1. Field of the Invention
The present invention relates to disk drives. More particularly, the present invention relates to a disk drive employing method of writing a block of data to a data region following detection of a defective servo sector.
2. Description of the Prior Art
Hard disk drives store large volumes of data on one or more disks mounted on a spindle assembly. Disk drives employ a disk control system for interfacing with a host (e.g., a computer) to control the reading and writing of data on a disk. Each disk includes at least one disk surface which is capable of storing data. On each disk surface, user data is stored in concentric circular tracks between an outside diameter and an inside diameter of the disk. Servo systems are employed to maintain alignment of a transducer head with a desired target data track (termed "track following"), for reading and writing user data on the disk surface within desired control parameters.
Embedded servo systems store servo data on the same disk surface as user data to provide control signals and information employed in the operation of the servo system. User data on the disk surface is divided into groups of data sectors. Embedded servo information is recorded in servo sectors placed in radially continuous narrow wedges between the groups of data sectors. In this regard, servo sectors are commonly referred to as "servo wedges". For example, a concentric data track may include 60 equally spaced servo sectors with data regions (i.e., a region containing data sectors, groups of data sectors or partial data sectors) located between adjacent servo sectors.
Each servo sector includes track identification and tracking information used in track seeking and following operations. For example, the track identification information may include track number or address and sector number, and the tracking information may include a field for establishing automatic gain control (AGC) and phase lock oscillator information (PLO) settings, timing information (e.g. a servo sync word) and servo burst information for positioning a transducer head over the disk surface.
During execution of a command to read or write data to a target data sector on the disk surface, servo information is sampled each time a servo sector passes under the associated transducer head. Sector timing is maintained by detecting a servo sync word field for each servo sector within a timing window, wherein the timing window is set based on detection of the previous servo sync word field within a previous servo sector.

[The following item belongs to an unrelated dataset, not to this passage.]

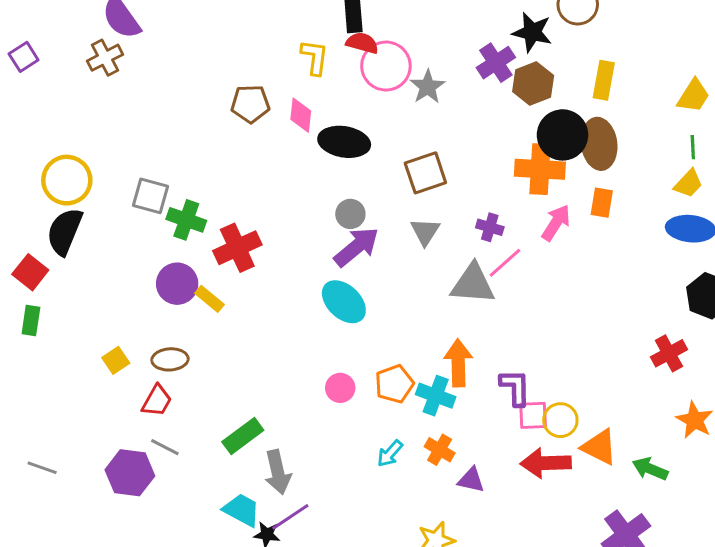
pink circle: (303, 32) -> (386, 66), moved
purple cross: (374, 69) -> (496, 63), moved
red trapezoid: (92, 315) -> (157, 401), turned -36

If the servo system does not detect a servo sync word within the timing window for the servo sector preceding the target data sector, a servo sync word timeout signal is generated and the servo processor may indicate that writing is unsafe (i.e., inhibits write gate) due to a defective servo sector or motor speed variation. With write gate disabled, user data is not written to the disk surface.
The servo sector may be defective due to a transient error or a "hard" sector error. A transient error is defined as an error or defect which clears over a period of time. For example, a transient error may occur due to a thermal asperity on the disk surface. A retry mode may be entered, wherein the command is retried a number of times allowing sufficient time to pass for the transient error to clear. A hard sector error conversely is not transient in nature. Hard sector errors include defects in the disk surface, which may be a result of the manufacturing process or handling of the disk drive. Hard sector errors are more permanent in nature, and do not clear using the retry process, therefore the sector in question is a defective servo sector.
The existence of a defective servo sector may become known during manufacturing testing, or during customer use. If during manufacturing testing or during later operation of the disk drive a servo sector is found to be defective due to a hard sector error, the disk drive controller conventionally will not allow read or write commands to be executed which are directed to the data sectors located between the defective servo sector and a next consecutive servo sector. A defect management scheme may be utilized to reallocate the data sectors following the defective servo sector to a sparing region. To facilitate recovery from a sector error, data is allowed to be read from the data sectors following the defective servo sector. Because of the more critical nature of writing data on the disk surface, the occurrence of a defective sector during normal use conventionally requires re-allocation of data sectors following the defective servo sector to a sparing region elsewhere on the disk. In the case of a defective servo sector, the following data region may in fact be perfectly capable of storing data reliably, therefore re-allocation of the data sectors consumes a severely limited commodity in the disk drive, i.e. the sparing region.
There is a need for a more efficient way to handle the impact of a defective servo sector.